Montana Creates New Asbestos Court
In 2001, the Montana Supreme Court passed a law that would establish a special claims court for individuals who developed asbestos-related diseases or died due to asbestos exposure from the now-defunct W.R. Grace and Co. mine in the town of Libby. However, the court was never activated.
But now, for the first time, the Supreme Court has ordered that the court be established and used to address remaining claims in a timely manner. It claims the number of asbestos-related cases is having a “detrimental impact” on a court system already overloaded, so the activation of a special court for this issue should bring cases to a resolution more quickly.
There are currently 548 asbestos cases in the Montana Supreme Court’s order, the court told the Great Falls Tribune. Not all are suing W. R. Grace. Other defendants named in these suits include both the State of Montana and the BNSF Railway as well as a number of insurance carriers. Now, these cases will be effectively consolidated, the article reports, all moved into a court with just one judge.

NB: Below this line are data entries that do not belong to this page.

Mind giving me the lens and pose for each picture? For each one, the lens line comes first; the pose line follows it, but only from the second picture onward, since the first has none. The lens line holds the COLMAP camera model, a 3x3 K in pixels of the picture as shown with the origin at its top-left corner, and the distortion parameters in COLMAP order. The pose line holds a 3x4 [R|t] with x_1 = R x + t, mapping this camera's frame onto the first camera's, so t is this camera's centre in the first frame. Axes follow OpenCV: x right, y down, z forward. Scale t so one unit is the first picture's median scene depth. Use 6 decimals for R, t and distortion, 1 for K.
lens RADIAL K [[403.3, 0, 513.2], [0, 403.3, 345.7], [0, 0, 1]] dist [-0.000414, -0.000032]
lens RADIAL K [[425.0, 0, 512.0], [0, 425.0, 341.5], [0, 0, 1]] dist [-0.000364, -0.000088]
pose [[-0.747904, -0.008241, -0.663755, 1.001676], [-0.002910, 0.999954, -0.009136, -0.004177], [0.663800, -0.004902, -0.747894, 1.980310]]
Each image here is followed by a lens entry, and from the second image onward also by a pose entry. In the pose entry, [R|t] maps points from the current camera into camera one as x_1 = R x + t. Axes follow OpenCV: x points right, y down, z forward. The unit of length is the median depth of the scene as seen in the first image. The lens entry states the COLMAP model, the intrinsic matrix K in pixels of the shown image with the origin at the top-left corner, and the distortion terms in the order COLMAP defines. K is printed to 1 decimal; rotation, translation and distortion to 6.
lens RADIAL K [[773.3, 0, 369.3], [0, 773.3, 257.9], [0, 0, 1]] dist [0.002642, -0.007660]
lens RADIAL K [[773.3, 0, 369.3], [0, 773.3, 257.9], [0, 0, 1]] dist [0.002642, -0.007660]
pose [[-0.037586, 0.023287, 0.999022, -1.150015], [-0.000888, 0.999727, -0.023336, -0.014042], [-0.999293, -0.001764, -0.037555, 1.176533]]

“I think it will allow for a fair and efficient management of these cases that involve particular challenges because of the nature of the disease,” said an attorney whose firm has represented about 2,000 individuals seeking financial compensation after being diagnosed with asbestos-related disease. “The new court formation allows the presiding judge to make sweeping decisions in managing the litigation, rather than on an individual basis.,” he adds, noting that because asbestos diseases are latent and develop in various levels of severity and at various times, prioritizing cases is naturally difficult.
The court will be used for pre-trial purposes, explains the Tribune article. If no settlement is reached and the need to go to trial happens, the case will go back to the original court at that point. If settlements are able to be reached on a large batch of related cases all at one time, then plaintiffs will receive a claim based on a determined scale.

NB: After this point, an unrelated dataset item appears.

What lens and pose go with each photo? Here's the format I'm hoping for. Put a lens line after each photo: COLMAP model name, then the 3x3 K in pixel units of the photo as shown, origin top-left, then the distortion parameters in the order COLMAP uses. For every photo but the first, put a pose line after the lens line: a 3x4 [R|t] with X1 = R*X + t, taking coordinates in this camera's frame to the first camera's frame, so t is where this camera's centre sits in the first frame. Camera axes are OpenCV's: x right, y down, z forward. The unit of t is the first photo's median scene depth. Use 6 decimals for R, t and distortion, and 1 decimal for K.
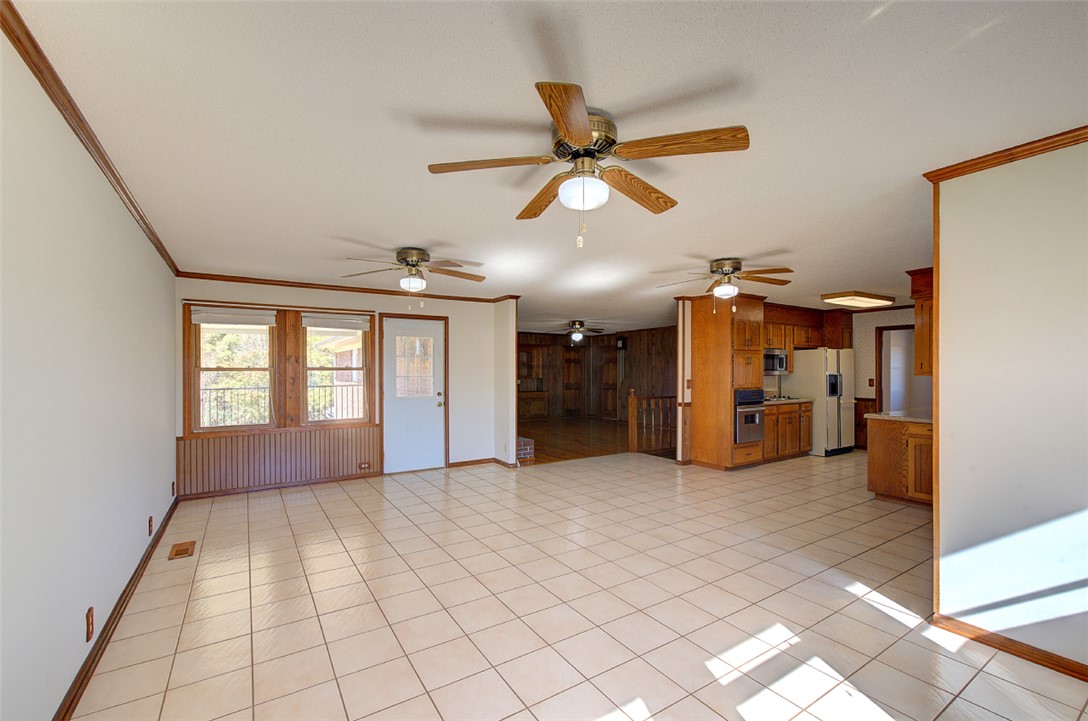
lens RADIAL K [[466.0, 0, 547.7], [0, 466.0, 370.5], [0, 0, 1]] dist [0.001313, 0.000387]
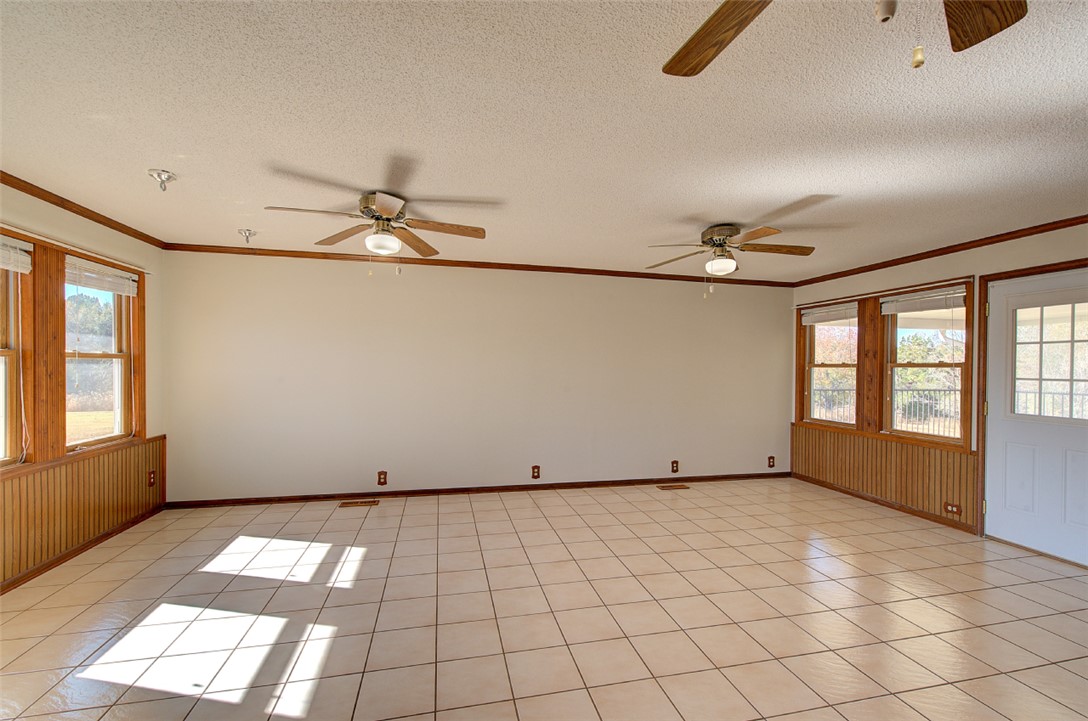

“This is the only way for these parties, and the courts which are short on staff and money, to handle these cases from start to finish” considering the amount of time they take up on an individual basis, District Judge Elizabeth Best told the Tribune.
It took this long to activate the special court only because of W. R. Grace’s declaration of bankruptcy, which protected it from claims until it emerged from the bankruptcy in 2014. In the meantime, experts estimate that hundreds have died due to Libby asbestos exposure and thousands have been sickened. There is hope that by the 2030s, cases will begin to decline.